白霧に迷う町

千里亭希遊

第1話

「第六班、いつでも」

 アイリスが《ネットワーク》を介し通信する。

 四人は壁に身を潜めて辺りを覗っていた。

『オーケイ。対象は予定通り商談中』

 返答が来る。

『第二班、西側より五秒後に突入する。六班も合わせてくれ』

「了解」

 二、一。

 ドシャン!

 窓を破る音がほぼ同時に二つ。

 動揺している対象四名を問答無用で羽交い絞めにする。

 同時に手の空いた六人が取り囲み、それぞれ武器あるいは魔法を溜めた手のひらをつきつける。

「危険指定第八項目・トランス剤レミュの栽培及び売買により貴様らを連行する」

 第二班班長ラズベルトー=リューグが弓を構えて言い放つ。

 その矢には魔法の光が伴われていた。

 動揺が溶けて暴れだそうとする犯行グループだが彼らはびくともしなかった。

「クソが! 王宮の犬め!」

 近衛の団服から判断したのだろうが。

「違いますね」

 ラズは答えた。

「僕たちは『国の』犬です」

 差が分からず被疑者たちは困惑する、が一人が呟いた。

「仮面……まさか、も」

「おや、ご存知ですか」

 にっこりとメンバーは笑った。

「『僕ら』が動いたということは、そういうことです」

 ラズはあくまでにこにこしながら言った。

「……お……お終いだ……どこもかしこもぶっ潰されてら……」

「どういうことだよ」

 力なく頭を垂れる男に仲間が語気荒く問いかける。

「知らねぇのかよ……こいつらぁ……法すら無視する制裁者だ……」

「随分誇張されてますね……」

 仮面どころかローブにフードで男女の区別すらつかなかった長身が声を発する。どうやら女らしい。

「稀にやってるから仕方ないよっあははっ」

 肩までのつややかな黒髪をした少女が明るく笑いながら言う。笑う所なのかと犯人たちは震えた。
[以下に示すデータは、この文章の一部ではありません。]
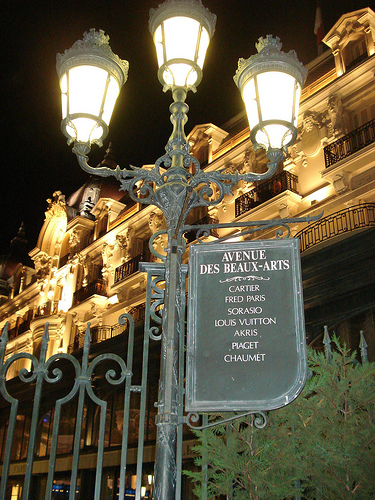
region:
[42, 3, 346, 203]
Lights on the pole.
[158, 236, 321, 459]
sign on the pole.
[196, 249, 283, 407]
Words written on sign.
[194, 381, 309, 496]
Bush behind the sign.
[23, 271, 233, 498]
Fence in front of the building.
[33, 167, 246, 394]
Building behind the fence.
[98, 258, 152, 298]
Balcony on the building.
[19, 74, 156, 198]
Sky behind the lights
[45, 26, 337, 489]
A lamp post with lights.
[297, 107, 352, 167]
Details on the building.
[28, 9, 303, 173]
three glowing street lamps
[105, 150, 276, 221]
ornamental black lamp pole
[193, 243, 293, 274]
words written in french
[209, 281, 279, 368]
list of names on sign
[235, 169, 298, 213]
black railing on balcony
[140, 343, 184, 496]
pole under three lamps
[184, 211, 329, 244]
bar holding up sign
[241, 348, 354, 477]
tree in front of fence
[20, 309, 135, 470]
metal rails on fence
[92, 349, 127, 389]
curly metal on fence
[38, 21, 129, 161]
lamp decorated with metal crown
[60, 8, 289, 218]
lamppost supporting three lit lights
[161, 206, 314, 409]
sign naming avenue with list of high-end companies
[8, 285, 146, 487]
gate forged with straight and curved metal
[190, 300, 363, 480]
evergreen branches covering fence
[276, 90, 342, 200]
facade decorated with garlands, faces and carvings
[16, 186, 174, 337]
building glowing in white and gold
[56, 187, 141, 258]
architectural windows extending from roof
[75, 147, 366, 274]
terraces with black railings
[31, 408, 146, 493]
blue lights glowing from within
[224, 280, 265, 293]
This is the word Cartier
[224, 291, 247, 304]
This is the word Fred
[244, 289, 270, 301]
This is the word PARIS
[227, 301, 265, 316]
This is the word SORASIO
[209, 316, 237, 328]
This is the word LOUIS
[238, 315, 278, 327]
This is the word VUITTON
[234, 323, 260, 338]
This is the word AKRIS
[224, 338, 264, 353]
This is the word PIAGET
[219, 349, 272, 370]
This is the word CHAUMET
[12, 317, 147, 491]
This is a metal gate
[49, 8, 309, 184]
these lights are on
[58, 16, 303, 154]
the lights are yellow in color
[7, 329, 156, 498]
this is a metallic fence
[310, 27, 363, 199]
this is a house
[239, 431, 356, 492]
the trees are green in color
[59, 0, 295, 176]
the lights are three in number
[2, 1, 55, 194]
the sky is dark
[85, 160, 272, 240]
the stand is metallic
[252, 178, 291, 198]
the balcon is black in color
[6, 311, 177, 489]
the fence is green in color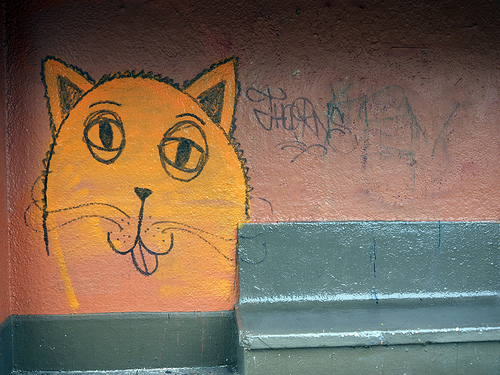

「心配なさらずともこんなことで命は取りませんよ。何年投獄されるかは僕たちの知ったことじゃありませんけど」

 ラズの物言いに内心怒りを覚えた者もいたがおとなしく口をつぐんだ。こいつらはこの場で人を殺めることなどきっとためらわないだろう。

「さぁて、じゃぁ、行きますよ」

 そして十人は犯行グループを縛り上げ馬車につめこんだのだった。